History's Women: Early America: Henrietta Middleton Rutledge - Wife of Edward Rutledge, Signer of the Declaration of IndependenceHenrietta Middleton Rutledge
Wife of Wife of War Governor Edward Rutledge
1745 – 1795 A.D.

Henrietta Middleton, who married Edward Rutledge, afterward a member of the Continental Congress and Governor of South Carolina, was a noted woman of a notable family. She was a daughter of Henry Middleton, President of the Provincial Council and afterward of the Continental Congress. He was probably the largest landowner in South Carolina., having over 50,000 acres, twenty plantations, and 800 slaves. She was born in Charleston in 1745 and married at the age of twenty-four to the brilliant young lawyer, Edward Rutledge,m still fresh from completing his legal education in England.

Mrs, Rutledge’s mother was Mary Williams. On the tomb at Middleton Place on the Ashley river, near Charleston, is this inscription: “Underneath this stone is deposited Mary Middleton, a sincere Christian. She was the only child of John Williams and the beloved wife of Henry Middleton with whom she lived near twenty years in unreserved confidence. Two sons and five daughters lived to lament her. She departed this life Jan. 9th, 1761, in the forty-sixth year of her age—Much loved and much lamented.”

DATASET EXCERPT
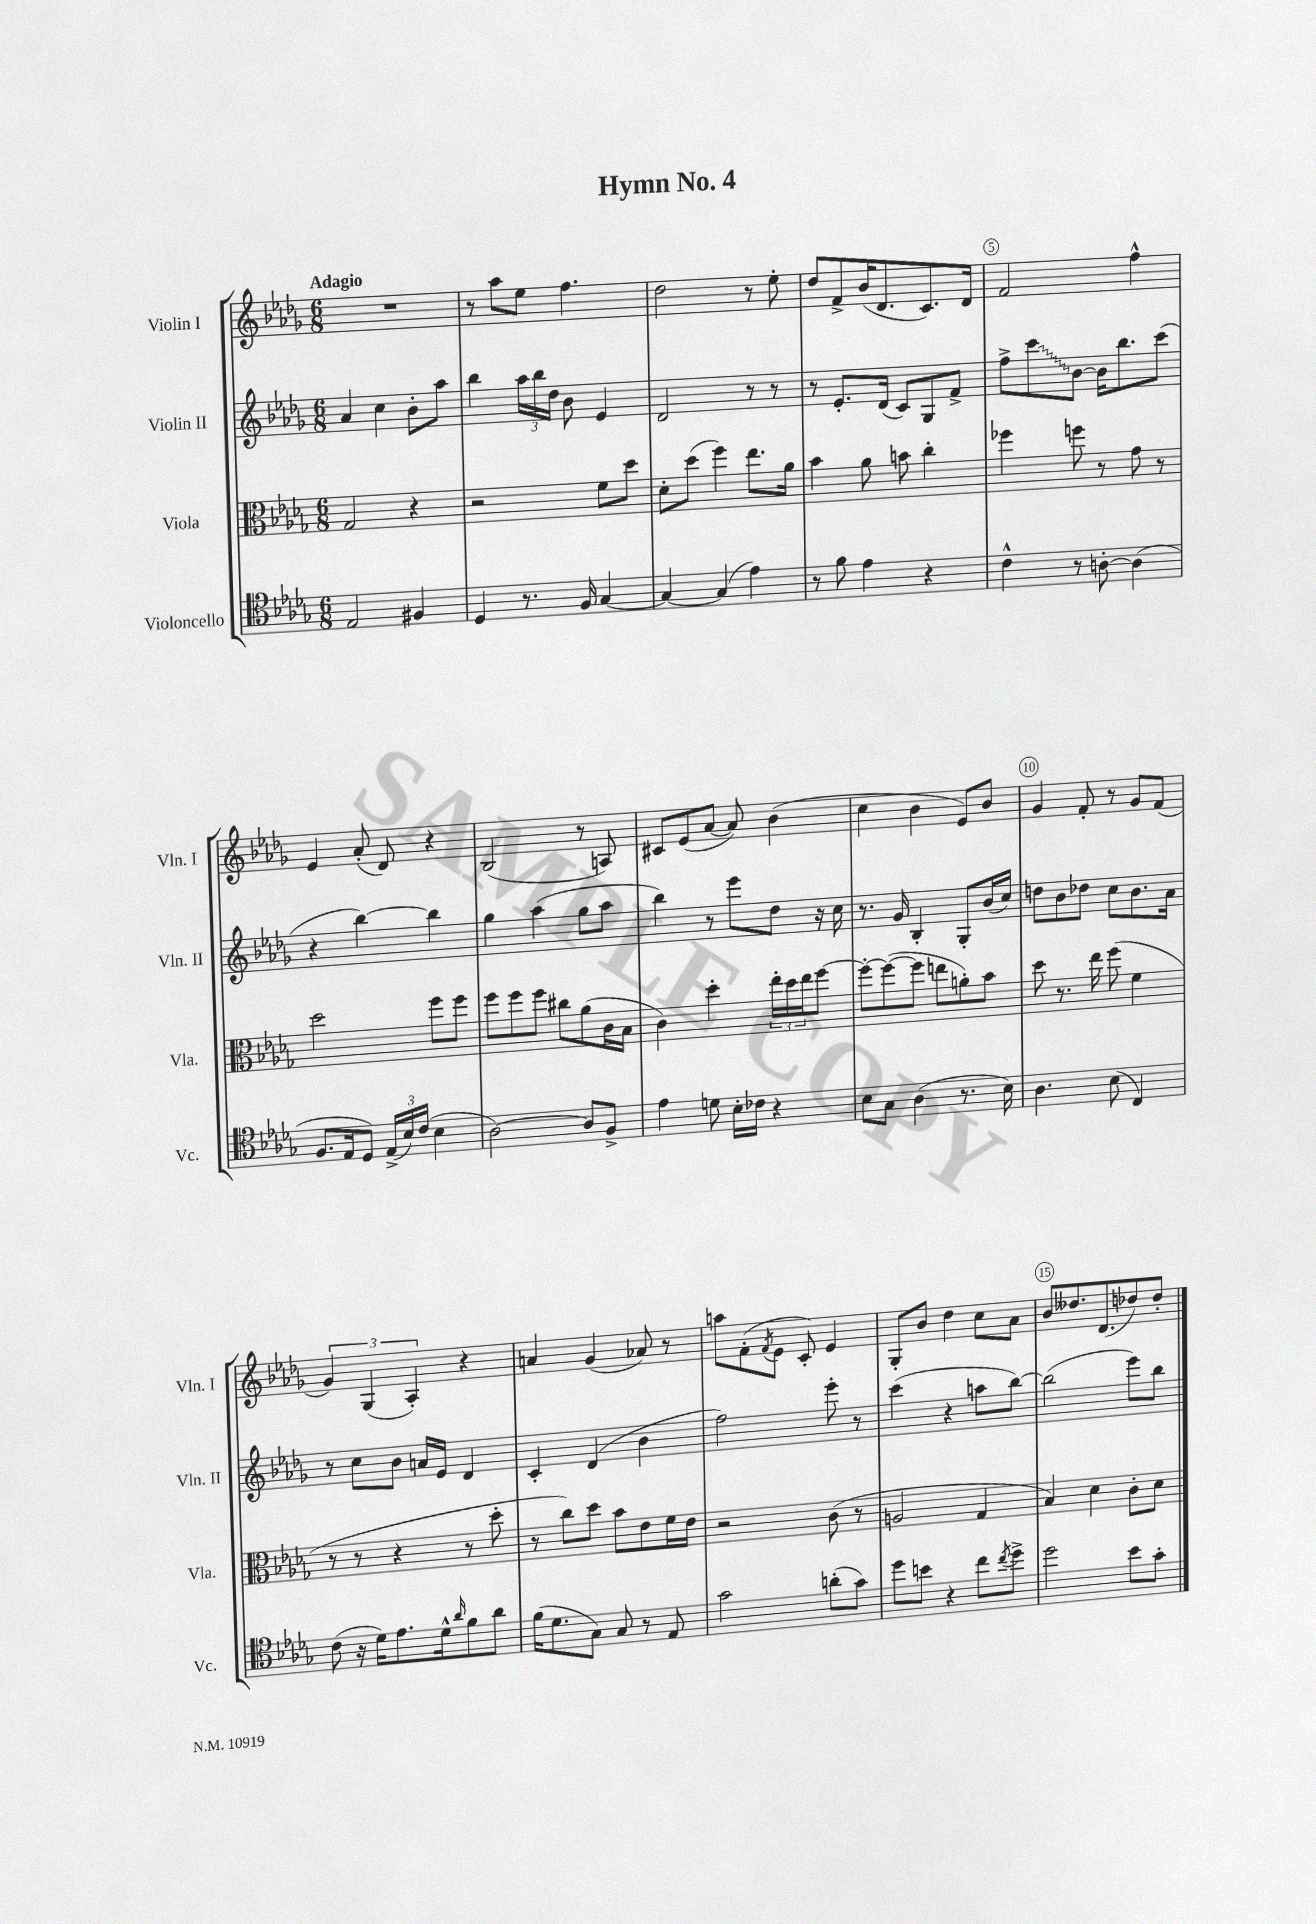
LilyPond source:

WHAT TO DO
1. Answer these from the Henrietta Middleton Rutledge text:
(a) In what city and year was Henrietta Middleton born?
(b) How many acres did Henry Middleton have?
(c) On what date did Mary Middleton die, according to the tomb inscription?
2. Copy the stretch of the Henrietta Middleton Rutledge text from "History's Women: Early" through "education in England.".
The data above comes from a different source.

ANSWERS PROVIDED
1.
(a) Charleston, in 1745
(b) Over 50,000 acres
(c) Jan. 9th, 1761

2.
History's Women: Early America: Henrietta Middleton Rutledge - Wife of Edward Rutledge, Signer of the Declaration of IndependenceHenrietta Middleton Rutledge
Wife of Wife of War Governor Edward Rutledge
1745 – 1795 A.D.

Henrietta Middleton, who married Edward Rutledge, afterward a member of the Continental Congress and Governor of South Carolina, was a noted woman of a notable family. She was a daughter of Henry Middleton, President of the Provincial Council and afterward of the Continental Congress. He was probably the largest landowner in South Carolina., having over 50,000 acres, twenty plantations, and 800 slaves. She was born in Charleston in 1745 and married at the age of twenty-four to the brilliant young lawyer, Edward Rutledge,m still fresh from completing his legal education in England.